Write out every item below again, putting "division" in place of each "phylum" and leaving all else unchanged.
------ Record list
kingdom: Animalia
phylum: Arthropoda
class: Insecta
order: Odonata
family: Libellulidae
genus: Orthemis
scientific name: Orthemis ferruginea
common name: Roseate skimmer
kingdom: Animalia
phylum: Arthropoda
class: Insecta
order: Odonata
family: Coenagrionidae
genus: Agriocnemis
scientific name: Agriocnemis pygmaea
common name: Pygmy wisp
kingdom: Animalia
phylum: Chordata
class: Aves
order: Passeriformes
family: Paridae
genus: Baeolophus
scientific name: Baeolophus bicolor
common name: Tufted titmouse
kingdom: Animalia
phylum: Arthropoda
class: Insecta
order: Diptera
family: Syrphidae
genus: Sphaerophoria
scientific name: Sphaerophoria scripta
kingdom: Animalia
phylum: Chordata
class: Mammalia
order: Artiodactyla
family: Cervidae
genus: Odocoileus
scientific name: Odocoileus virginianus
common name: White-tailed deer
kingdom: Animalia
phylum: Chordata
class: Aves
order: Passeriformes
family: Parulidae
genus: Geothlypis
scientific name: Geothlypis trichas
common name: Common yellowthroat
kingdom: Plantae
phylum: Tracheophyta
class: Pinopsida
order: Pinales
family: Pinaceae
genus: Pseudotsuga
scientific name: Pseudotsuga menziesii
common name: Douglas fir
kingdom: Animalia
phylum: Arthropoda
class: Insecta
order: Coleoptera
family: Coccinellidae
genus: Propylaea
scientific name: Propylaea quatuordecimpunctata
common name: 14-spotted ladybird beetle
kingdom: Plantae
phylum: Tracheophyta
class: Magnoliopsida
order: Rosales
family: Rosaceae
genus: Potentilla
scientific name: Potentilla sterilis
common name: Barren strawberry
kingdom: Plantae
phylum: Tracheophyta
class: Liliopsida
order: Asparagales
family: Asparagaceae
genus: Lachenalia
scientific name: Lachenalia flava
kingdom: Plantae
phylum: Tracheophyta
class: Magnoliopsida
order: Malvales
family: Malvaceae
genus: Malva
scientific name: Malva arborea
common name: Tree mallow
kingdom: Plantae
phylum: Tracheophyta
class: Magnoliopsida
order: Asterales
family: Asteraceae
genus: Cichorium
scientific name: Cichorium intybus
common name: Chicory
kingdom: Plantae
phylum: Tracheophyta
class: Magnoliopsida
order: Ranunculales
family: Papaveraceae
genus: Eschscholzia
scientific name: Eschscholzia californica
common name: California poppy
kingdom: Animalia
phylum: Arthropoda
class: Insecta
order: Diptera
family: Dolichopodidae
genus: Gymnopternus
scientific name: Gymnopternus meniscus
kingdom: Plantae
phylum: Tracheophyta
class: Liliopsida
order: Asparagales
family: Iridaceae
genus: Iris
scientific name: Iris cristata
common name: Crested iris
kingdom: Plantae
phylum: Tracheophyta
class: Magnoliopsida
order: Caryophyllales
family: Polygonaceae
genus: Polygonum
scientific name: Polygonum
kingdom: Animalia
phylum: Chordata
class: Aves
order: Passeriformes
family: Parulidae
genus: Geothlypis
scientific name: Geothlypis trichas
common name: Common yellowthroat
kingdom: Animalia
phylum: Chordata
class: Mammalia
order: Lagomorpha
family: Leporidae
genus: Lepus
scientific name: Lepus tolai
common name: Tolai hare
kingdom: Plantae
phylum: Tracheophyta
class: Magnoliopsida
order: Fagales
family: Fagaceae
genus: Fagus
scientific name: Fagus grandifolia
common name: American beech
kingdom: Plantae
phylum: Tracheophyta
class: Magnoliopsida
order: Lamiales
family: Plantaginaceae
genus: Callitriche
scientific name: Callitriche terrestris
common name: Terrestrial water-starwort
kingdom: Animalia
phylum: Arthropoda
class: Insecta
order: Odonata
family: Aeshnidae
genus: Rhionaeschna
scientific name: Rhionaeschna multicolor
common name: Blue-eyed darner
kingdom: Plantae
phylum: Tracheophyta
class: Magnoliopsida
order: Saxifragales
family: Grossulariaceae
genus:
------------
**Answer to this task:**
kingdom: Animalia
division: Arthropoda
class: Insecta
order: Odonata
family: Libellulidae
genus: Orthemis
scientific name: Orthemis ferruginea
common name: Roseate skimmer
kingdom: Animalia
division: Arthropoda
class: Insecta
order: Odonata
family: Coenagrionidae
genus: Agriocnemis
scientific name: Agriocnemis pygmaea
common name: Pygmy wisp
kingdom: Animalia
division: Chordata
class: Aves
order: Passeriformes
family: Paridae
genus: Baeolophus
scientific name: Baeolophus bicolor
common name: Tufted titmouse
kingdom: Animalia
division: Arthropoda
class: Insecta
order: Diptera
family: Syrphidae
genus: Sphaerophoria
scientific name: Sphaerophoria scripta
kingdom: Animalia
division: Chordata
class: Mammalia
order: Artiodactyla
family: Cervidae
genus: Odocoileus
scientific name: Odocoileus virginianus
common name: White-tailed deer
kingdom: Animalia
division: Chordata
class: Aves
order: Passeriformes
family: Parulidae
genus: Geothlypis
scientific name: Geothlypis trichas
common name: Common yellowthroat
kingdom: Plantae
division: Tracheophyta
class: Pinopsida
order: Pinales
family: Pinaceae
genus: Pseudotsuga
scientific name: Pseudotsuga menziesii
common name: Douglas fir
kingdom: Animalia
division: Arthropoda
class: Insecta
order: Coleoptera
family: Coccinellidae
genus: Propylaea
scientific name: Propylaea quatuordecimpunctata
common name: 14-spotted ladybird beetle
kingdom: Plantae
division: Tracheophyta
class: Magnoliopsida
order: Rosales
family: Rosaceae
genus: Potentilla
scientific name: Potentilla sterilis
common name: Barren strawberry
kingdom: Plantae
division: Tracheophyta
class: Liliopsida
order: Asparagales
family: Asparagaceae
genus: Lachenalia
scientific name: Lachenalia flava
kingdom: Plantae
division: Tracheophyta
class: Magnoliopsida
order: Malvales
family: Malvaceae
genus: Malva
scientific name: Malva arborea
common name: Tree mallow
kingdom: Plantae
division: Tracheophyta
class: Magnoliopsida
order: Asterales
family: Asteraceae
genus: Cichorium
scientific name: Cichorium intybus
common name: Chicory
kingdom: Plantae
division: Tracheophyta
class: Magnoliopsida
order: Ranunculales
family: Papaveraceae
genus: Eschscholzia
scientific name: Eschscholzia californica
common name: California poppy
kingdom: Animalia
division: Arthropoda
class: Insecta
order: Diptera
family: Dolichopodidae
genus: Gymnopternus
scientific name: Gymnopternus meniscus
kingdom: Plantae
division: Tracheophyta
class: Liliopsida
order: Asparagales
family: Iridaceae
genus: Iris
scientific name: Iris cristata
common name: Crested iris
kingdom: Plantae
division: Tracheophyta
class: Magnoliopsida
order: Caryophyllales
family: Polygonaceae
genus: Polygonum
scientific name: Polygonum
kingdom: Animalia
division: Chordata
class: Aves
order: Passeriformes
family: Parulidae
genus: Geothlypis
scientific name: Geothlypis trichas
common name: Common yellowthroat
kingdom: Animalia
division: Chordata
class: Mammalia
order: Lagomorpha
family: Leporidae
genus: Lepus
scientific name: Lepus tolai
common name: Tolai hare
kingdom: Plantae
division: Tracheophyta
class: Magnoliopsida
order: Fagales
family: Fagaceae
genus: Fagus
scientific name: Fagus grandifolia
common name: American beech
kingdom: Plantae
division: Tracheophyta
class: Magnoliopsida
order: Lamiales
family: Plantaginaceae
genus: Callitriche
scientific name: Callitriche terrestris
common name: Terrestrial water-starwort
kingdom: Animalia
division: Arthropoda
class: Insecta
order: Odonata
family: Aeshnidae
genus: Rhionaeschna
scientific name: Rhionaeschna multicolor
common name: Blue-eyed darner
kingdom: Plantae
division: Tracheophyta
class: Magnoliopsida
order: Saxifragales
family: Grossulariaceae
genus:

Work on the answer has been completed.